Là aussi, le raccourci est rapide, occultant le fait que les russes sont intervenus à la demande officielle d'un pays souverain, tandis que la coalition menée par les américains « combat le terrorisme » sans mandat, tandis que certains de ses membres USA en tête, soutiennent des mouvements terroristes.

Comme le souligne l'expert, étonné qu'on puisse mettre la Syrie dans le même lot que la Géorgie ou l'Ukraine — des anciennes républiques soviétiques avec laquelle la Russie partage des frontières — la Russie intervenant loin de son territoire :

« Pour le coup c'est une projection de puissance de manière tout à faire différente et si la Russie intervient en Syrie, c'est aux côtés du président Bachar al-Assad et contre les islamistes et ce n'est pas du tout directement contre l'Occident ou l'OTAN. À moins de considérer que les islamistes d'al Nosra, l'Occident et l'OTAN soit la même chose, mais je ne pense pas que ce soit exactement ce qu'a voulu dire le film. »

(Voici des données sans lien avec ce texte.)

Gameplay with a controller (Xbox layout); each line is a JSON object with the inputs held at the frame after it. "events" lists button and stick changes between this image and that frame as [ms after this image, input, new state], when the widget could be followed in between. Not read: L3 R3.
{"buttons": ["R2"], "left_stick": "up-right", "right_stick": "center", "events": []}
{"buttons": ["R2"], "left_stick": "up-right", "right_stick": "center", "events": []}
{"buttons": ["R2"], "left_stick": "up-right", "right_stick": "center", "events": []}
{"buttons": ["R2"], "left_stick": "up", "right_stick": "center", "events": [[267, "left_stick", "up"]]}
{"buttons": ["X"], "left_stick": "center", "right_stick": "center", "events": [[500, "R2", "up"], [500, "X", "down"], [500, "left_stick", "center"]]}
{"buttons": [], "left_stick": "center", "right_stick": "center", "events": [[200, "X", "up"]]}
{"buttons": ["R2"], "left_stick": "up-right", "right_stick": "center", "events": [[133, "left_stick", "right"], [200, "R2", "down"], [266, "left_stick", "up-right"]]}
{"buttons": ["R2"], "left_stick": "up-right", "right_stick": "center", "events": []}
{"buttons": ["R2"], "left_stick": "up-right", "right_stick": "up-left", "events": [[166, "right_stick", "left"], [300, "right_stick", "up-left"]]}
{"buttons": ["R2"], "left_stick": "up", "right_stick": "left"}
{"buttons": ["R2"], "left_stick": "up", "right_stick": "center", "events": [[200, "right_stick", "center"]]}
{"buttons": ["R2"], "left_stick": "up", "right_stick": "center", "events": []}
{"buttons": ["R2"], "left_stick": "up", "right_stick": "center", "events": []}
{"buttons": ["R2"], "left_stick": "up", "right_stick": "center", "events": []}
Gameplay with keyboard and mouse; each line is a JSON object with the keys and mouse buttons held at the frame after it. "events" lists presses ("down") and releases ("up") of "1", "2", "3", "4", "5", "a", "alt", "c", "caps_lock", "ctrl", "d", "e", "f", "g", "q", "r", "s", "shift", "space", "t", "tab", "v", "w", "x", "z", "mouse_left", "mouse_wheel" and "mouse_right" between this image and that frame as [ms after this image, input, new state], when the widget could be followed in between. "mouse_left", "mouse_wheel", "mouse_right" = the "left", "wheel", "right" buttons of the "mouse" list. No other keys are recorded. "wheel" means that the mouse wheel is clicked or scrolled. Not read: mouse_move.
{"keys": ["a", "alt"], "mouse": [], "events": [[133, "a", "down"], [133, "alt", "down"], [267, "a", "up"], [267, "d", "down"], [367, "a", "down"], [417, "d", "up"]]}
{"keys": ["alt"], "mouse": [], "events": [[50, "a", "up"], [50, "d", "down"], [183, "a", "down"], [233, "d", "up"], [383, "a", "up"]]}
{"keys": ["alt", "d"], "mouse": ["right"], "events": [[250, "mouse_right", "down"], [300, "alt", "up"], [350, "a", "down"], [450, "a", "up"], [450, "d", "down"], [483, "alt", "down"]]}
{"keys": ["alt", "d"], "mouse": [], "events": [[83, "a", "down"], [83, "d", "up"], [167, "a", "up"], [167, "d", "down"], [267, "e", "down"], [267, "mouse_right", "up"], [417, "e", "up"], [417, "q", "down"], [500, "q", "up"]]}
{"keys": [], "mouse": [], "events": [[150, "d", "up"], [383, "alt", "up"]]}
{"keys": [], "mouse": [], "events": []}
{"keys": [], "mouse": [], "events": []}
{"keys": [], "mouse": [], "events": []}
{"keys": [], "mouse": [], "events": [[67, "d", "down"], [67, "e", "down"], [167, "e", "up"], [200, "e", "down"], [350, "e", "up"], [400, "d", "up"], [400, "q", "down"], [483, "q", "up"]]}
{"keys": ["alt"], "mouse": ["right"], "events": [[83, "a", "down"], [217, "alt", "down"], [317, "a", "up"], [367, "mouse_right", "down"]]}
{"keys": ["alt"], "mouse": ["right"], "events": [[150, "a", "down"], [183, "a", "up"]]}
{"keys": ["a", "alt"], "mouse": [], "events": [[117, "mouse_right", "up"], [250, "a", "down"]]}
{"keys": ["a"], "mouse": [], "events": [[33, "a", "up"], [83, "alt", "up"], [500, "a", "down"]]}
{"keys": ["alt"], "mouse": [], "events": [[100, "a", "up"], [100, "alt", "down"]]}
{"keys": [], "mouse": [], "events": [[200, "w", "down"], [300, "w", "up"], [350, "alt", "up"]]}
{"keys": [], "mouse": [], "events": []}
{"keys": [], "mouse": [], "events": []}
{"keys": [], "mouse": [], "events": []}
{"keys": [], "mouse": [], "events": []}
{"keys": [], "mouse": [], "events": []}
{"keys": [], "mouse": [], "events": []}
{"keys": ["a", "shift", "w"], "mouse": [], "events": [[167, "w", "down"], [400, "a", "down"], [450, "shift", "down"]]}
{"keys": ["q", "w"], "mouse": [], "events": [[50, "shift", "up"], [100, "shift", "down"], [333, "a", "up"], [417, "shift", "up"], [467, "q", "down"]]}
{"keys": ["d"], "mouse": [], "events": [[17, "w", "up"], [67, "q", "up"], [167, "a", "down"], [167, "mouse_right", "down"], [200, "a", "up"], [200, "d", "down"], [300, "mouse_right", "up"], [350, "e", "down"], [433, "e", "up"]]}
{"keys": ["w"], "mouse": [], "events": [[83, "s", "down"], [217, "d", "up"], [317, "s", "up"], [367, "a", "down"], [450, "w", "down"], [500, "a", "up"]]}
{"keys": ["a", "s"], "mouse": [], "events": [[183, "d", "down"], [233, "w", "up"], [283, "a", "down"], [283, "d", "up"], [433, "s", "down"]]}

Bref, des apartés, révélateurs de la ligne du documentaire de France 2: approximative et assez cliché. Il apparait également que le portrait dressé par la chaine public du président russe s'appuie sur des épisodes précis, ou plutôt des frasques, entrées dans la postérité de manière plus ou moins justifiée…

« Tu continues sur ce ton, je t'écrase »

Une sortie prêtée à Vladimir Poutine lors de sa fameuse rencontre avec un Nicolas Sarkozy fraichement élu et où ce dernier était apparu transpirant, blême, le visage traversé de rictus et tenant un discours approximatif à l'assemblée des Journalistes. Alors qu'on prêta à Nicolas Sarkozy l'ivresse, pour le journaliste Nicolas Hénin, celui-ci aurait en fait été mis KO debout par le président russe qui l'aurait menacé. Un « élément qui fait mauvaise coupe, pas très crédible » sur lequel revient Jean-Robert Raviot :

« Je regrette simplement une chose, je pense que c'est dommage car ça fait un peu tâche au milieu de ce film, c'est cette affaire de Nicolas Hénin rapportant les propos de Vladimir Poutine, d'ailleurs on ne sait pas très bien comment il a pu les rapporter ? Car il rapporte les propos qu'on lui a rapportés d'un entretien entre Sarkozy et Poutine en Allemagne en 2007, en marge du G8, au cours duquel Poutine aurait menacé Sarkozy de manière grossière. »

« Si les terroristes sont dans un aéroport, nous irons les chercher là-bas et s'il le faut nous irons les buter jusque dans les toilettes! »

Une phrase extraite, par les journalistes d'alors, de la réaction de Vladimir Poutine aux attentats de Moscou. Pour Jean-Robert Raviot, il ne fait pas de doute que la vulgarité et la violence du propos avaient été exagérées.

« Le ton sur lequel il dit ça est assez clame, il dit ça de manière très factuelle : " ils ne pourront se cacher nulle part, on les poursuivra partout ". La traduction qu'on a donné, ça donne l'impression que c'est dit sur un ton extrêmement agressif et vindicatif et ce n'est pas le cas du tout, on le voit dans la vidéo, il dit ça comme on dirait autre chose, d'une manière extrêmement froide. »

Une pseudo-vulgarité qui est peut-être, selon notre expert, à la base du mythe « mauvais garçon » de Vladimir Poutine en Occident.